Desde o ano passado, a prefeitura negocia com os moradores da região para derrubar o veto e poder abrir bares e restaurantes no local. Até mesmo um cassino poderia funcionar na área. Em reuniões, representantes do poder público pediram que os vizinhos do estádio dessem sugestões sobre o que poderia ser feito na região. Um grupo chegou a pedir que o estádio fosse colocado abaixo. 

"A cidade nunca vai demolir um estádio de 4 bilhões de rands. Não está em pauta, não faz parte das discussões e isso não vai acontecer", rebate o diretor-executivo do Cape Town.

Outra proposta sobre o que fazer com a obra bilionária foi dada pelo Cosatu (Congress Of South African Trade Unions), maior central sindical da África do Sul. A entidade defende que o estádio vire um conjunto de moradias populares.    

"Já discutimos isso com engenheiros e arquitetos que acreditam que é possível tornar o estádio num prédio de moradias baratas para o povo na Cidade do Cabo", afirma o diretor regional do sindicato Tony Ehrenreich.


A cidade nunca vai demolir um estádio de 4 bilhões de rands (R$ 1 bilhão). Não está em pauta, não faz partes das discussões e isso não vai acontecer

Lesley de Reuck, diretor-executivo do estádio Cape Town

A proposta também é descartada pela dona do estádio, a prefeitura da Cidade do Cabo.

Feito para aparecer na TV

A construção de um estádio gigantesco perto da praia não era a primeira opção para a Copa do Mundo na Cidade do Cabo. Em 2004, quando foi feito o programa de candidatura para o Mundial, os jogos estavam previstos para acontecer no Newlands. A segundo maior cidade do país em população receberia quatro partidas, incluindo um jogo das quartas de final. O estádio de rúgbi foi classificado como "facilmente adequado" para os padrões Fifa, segundo o relatório dos inspetores da entidade.

Em 2005, porém, o governo local, liderado na época pelo ANC (sigla em inglês de Congresso Nacional Africano), partido de Nelson Mandela e do atual presidente do país, Jacob Zuma, decidiu mudar o estádio da Copa na cidade. De Newlands, uma região majoritariamente habitada por brancos, por Athlone, subúrbio da Cidade do Cabo, onde a população é formada por negros e mestiços.

"É preciso trazer desenvolvimento para uma região menos favorecida", foi o argumento das autoridades na época. O estádio de Athlone, com favelas no seu entorno, e usado até então pelos dois clubes de futebol da região, Santos e Ajax, receberia uma reforma, aumentaria sua capacidade para 30 mil lugares e seria sede da Copa. A obra aconteceu, mas como se sabe, os jogos do Mundial não foram lá.

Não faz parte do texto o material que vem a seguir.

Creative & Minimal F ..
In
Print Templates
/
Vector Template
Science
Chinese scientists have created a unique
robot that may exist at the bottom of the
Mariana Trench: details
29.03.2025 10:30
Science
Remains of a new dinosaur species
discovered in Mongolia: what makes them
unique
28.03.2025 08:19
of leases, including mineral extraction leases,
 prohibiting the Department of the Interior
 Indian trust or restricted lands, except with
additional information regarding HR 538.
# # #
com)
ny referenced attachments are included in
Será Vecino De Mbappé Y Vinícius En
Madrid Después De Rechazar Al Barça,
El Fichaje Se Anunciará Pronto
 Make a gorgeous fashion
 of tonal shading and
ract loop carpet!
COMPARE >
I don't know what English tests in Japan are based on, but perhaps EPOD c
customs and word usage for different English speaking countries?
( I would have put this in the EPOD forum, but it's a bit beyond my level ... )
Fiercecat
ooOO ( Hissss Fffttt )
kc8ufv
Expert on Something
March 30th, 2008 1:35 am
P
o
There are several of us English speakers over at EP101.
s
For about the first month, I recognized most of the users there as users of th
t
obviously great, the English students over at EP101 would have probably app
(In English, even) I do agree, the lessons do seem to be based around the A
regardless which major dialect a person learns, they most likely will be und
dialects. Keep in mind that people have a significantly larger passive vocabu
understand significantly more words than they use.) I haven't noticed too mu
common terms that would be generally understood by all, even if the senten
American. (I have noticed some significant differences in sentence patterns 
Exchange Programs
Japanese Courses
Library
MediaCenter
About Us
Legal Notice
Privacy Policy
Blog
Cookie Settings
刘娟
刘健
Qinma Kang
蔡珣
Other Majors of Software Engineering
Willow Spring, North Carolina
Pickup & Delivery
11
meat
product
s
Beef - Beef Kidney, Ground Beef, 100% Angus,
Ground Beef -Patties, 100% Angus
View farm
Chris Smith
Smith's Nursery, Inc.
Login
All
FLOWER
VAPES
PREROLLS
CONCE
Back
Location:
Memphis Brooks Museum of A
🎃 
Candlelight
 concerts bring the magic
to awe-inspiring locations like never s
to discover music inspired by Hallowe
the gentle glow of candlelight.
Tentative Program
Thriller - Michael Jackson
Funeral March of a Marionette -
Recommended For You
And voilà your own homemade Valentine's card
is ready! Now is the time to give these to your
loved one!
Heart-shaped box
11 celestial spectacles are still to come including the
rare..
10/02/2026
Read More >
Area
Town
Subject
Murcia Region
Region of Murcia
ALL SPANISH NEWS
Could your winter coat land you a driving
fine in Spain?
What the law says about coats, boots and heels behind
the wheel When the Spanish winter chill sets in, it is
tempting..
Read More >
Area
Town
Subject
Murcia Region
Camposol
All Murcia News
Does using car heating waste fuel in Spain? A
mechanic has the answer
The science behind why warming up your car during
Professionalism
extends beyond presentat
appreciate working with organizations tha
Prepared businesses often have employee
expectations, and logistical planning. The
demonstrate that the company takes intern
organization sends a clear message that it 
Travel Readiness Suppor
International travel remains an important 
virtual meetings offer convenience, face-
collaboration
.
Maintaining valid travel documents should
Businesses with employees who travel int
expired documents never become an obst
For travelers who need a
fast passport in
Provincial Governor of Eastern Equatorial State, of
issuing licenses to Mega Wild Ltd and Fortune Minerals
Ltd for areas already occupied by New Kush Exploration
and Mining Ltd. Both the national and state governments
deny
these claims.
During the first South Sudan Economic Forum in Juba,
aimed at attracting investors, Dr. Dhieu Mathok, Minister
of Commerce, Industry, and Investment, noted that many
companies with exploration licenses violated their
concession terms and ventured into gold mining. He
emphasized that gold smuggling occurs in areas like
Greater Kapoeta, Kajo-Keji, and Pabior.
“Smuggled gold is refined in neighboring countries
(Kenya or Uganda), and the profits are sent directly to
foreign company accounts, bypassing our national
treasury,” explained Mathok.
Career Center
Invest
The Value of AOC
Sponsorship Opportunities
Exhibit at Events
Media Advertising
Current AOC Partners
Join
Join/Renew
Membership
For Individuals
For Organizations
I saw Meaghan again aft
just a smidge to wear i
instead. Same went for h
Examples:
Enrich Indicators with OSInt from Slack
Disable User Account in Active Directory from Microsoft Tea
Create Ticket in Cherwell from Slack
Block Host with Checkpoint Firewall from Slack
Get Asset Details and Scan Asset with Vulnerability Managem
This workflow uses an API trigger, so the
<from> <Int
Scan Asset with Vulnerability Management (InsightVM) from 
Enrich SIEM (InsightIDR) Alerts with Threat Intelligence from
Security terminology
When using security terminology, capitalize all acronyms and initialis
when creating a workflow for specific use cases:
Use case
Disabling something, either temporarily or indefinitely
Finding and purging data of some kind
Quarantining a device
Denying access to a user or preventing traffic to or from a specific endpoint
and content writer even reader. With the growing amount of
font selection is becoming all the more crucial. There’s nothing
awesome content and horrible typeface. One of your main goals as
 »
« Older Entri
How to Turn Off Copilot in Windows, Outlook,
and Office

Cinco anos antes do torneio de 2010, depois uma visita dos inspetores da Fifa, o estádio foi vetado. "Os bilhões de telespectadores não querem ver favelas e pobreza nessa escala pela televisão", afirmou um dos inspetores da Fifa ao jornal "Mail & Guardian", um dos maiores da África do Sul.

Quatro meses após a visita, os governantes do país passaram a defender a construção de um novo estádio, maior do que os já existentes. O argumento era de que a cidade precisava receber uma partida de semifinal.

"A Fifa tem direito de exigir o mais alto padrão possível e a África do Sul deve ter o bom-senso de seguir a indicação", afirmou Thabo Mbeki, então presidente da África do Sul.

A indicação foi seguida e o gigante estádio entre a montanha e o mar foi construído. Quatro anos depois, ele ainda encanta pela opulência e beleza. Ninguém sabe, porém, o que fazer com ele.